__Try it__: Collect every line below that contains the string "Divine", treating uppercase and lowercase letters as different.

__Data to examine__:
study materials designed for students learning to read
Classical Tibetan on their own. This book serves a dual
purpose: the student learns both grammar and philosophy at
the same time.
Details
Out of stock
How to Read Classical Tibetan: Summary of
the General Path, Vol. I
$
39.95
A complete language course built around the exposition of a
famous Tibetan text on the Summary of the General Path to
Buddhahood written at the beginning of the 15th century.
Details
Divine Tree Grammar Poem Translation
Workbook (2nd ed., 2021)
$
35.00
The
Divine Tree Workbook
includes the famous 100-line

__Solved problem__:
Divine Tree Grammar Poem Translation
Divine Tree Workbook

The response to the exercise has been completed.